The first customers interested in algorithms are the big advertisers because their ads work better when the algorithms support the preferences that lead people to their products.
We live in a world where we come to know the “real world” through the “virtual world”. If you want a restaurant for a dinner with your wife, you will search for options through food applications. And if you are looking for a doctor, you will turn to a well-known medical app. But never think that these apps direct you to all the available restaurants or all the doctors out there. They operate on complex webs of codes, software, and algorithms associated with advertisements and large investors, and accordingly, you are directed to a very limited number of options even as you move from site to site and page to page.
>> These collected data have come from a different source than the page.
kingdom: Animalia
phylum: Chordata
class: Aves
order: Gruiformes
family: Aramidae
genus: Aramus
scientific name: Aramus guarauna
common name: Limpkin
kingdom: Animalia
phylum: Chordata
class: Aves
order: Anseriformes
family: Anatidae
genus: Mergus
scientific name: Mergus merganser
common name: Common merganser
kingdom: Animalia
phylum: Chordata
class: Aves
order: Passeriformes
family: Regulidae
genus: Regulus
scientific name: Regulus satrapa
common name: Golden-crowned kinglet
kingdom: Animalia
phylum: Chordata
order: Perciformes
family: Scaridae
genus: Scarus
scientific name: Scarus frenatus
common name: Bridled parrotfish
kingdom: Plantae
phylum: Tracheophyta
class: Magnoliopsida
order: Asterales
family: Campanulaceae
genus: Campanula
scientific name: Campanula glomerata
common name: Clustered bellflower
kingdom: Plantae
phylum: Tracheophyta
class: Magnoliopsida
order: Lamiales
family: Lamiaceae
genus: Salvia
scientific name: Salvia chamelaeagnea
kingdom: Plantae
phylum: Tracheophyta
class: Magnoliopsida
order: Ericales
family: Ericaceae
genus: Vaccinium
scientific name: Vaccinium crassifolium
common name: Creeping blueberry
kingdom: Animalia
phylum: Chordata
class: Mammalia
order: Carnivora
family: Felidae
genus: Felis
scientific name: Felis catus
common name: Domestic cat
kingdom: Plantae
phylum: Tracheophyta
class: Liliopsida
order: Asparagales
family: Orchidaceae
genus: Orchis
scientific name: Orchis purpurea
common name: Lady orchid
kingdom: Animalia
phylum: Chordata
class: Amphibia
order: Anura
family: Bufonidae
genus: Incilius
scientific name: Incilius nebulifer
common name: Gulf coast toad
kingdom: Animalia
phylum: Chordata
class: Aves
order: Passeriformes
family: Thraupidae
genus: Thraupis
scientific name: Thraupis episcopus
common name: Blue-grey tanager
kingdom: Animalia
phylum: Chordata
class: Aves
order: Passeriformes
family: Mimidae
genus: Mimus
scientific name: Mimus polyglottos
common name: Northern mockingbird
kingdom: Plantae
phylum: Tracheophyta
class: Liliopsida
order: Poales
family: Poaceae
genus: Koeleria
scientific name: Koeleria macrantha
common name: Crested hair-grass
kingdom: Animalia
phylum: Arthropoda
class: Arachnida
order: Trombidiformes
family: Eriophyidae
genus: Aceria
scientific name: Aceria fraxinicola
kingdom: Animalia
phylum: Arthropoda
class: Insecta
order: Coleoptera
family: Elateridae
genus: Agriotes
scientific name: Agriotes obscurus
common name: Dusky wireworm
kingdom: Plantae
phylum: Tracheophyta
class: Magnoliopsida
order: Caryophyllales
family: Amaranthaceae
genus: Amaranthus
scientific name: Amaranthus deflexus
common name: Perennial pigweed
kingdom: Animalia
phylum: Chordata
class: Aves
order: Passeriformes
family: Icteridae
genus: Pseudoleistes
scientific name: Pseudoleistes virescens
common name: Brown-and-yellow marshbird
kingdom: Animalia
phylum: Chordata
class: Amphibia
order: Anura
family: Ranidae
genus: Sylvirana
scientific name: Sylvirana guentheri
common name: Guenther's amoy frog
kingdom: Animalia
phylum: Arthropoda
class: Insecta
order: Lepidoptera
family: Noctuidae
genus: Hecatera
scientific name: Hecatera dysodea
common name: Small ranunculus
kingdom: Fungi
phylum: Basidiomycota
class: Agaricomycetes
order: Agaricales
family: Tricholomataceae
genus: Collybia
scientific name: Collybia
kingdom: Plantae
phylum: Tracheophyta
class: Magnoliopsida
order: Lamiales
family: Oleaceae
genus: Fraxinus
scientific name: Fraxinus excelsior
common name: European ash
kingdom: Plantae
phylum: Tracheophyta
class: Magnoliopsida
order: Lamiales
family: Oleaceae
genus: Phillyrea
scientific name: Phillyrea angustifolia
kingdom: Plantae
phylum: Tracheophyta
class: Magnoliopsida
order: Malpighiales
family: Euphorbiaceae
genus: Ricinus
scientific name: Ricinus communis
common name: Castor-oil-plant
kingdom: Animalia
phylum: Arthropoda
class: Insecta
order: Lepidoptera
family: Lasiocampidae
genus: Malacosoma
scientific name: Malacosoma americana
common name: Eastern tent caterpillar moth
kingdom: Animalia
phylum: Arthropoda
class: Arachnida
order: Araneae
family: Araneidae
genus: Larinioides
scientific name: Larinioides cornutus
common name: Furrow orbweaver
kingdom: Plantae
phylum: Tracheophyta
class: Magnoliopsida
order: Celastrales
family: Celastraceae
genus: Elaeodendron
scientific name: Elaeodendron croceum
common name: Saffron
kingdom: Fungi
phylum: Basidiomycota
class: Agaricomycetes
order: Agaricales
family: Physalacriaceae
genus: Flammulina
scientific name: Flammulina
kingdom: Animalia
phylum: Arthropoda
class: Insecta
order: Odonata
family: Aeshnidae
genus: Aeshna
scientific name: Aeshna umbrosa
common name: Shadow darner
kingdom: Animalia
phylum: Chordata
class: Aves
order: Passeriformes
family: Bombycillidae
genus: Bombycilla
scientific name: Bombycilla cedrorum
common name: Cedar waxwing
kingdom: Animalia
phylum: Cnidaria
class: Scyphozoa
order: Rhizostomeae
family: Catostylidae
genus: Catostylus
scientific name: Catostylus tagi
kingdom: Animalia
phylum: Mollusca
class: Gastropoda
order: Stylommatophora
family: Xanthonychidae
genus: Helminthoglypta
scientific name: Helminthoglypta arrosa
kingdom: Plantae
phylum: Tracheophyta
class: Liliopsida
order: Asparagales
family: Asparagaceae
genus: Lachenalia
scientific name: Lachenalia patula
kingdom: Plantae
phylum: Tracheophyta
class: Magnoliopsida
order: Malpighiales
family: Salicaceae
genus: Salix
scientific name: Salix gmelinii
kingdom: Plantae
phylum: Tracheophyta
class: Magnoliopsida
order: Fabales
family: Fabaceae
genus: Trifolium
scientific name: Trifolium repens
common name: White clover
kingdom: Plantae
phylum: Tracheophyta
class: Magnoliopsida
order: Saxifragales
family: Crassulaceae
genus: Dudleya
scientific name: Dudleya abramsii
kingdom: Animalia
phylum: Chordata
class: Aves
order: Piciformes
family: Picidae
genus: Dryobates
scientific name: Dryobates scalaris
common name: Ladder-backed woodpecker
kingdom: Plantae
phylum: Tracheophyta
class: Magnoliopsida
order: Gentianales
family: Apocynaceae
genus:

The new “Big Brother”, algorithms, may want you to sit at home to consume more episodes of prepaid TV series, and buy more goods through online stores that pay millions of dollars for ads in cyberspace. Well… they can do this by increasing your exposure to negative news about road congestion, car accidents, pollution, and unpleasant weather.
Experts say that the dictatorship of algorithms and the autocracy of AI can only be countered by AI itself. That is, by leading a long-running civil struggle for more pluralistic AI and less ad-affected algorithms/contents.
Until then, what you see through social media is not the real world with all diversity and complicity, but the world that Big Brother of algorithms has chosen to offer you at the moment.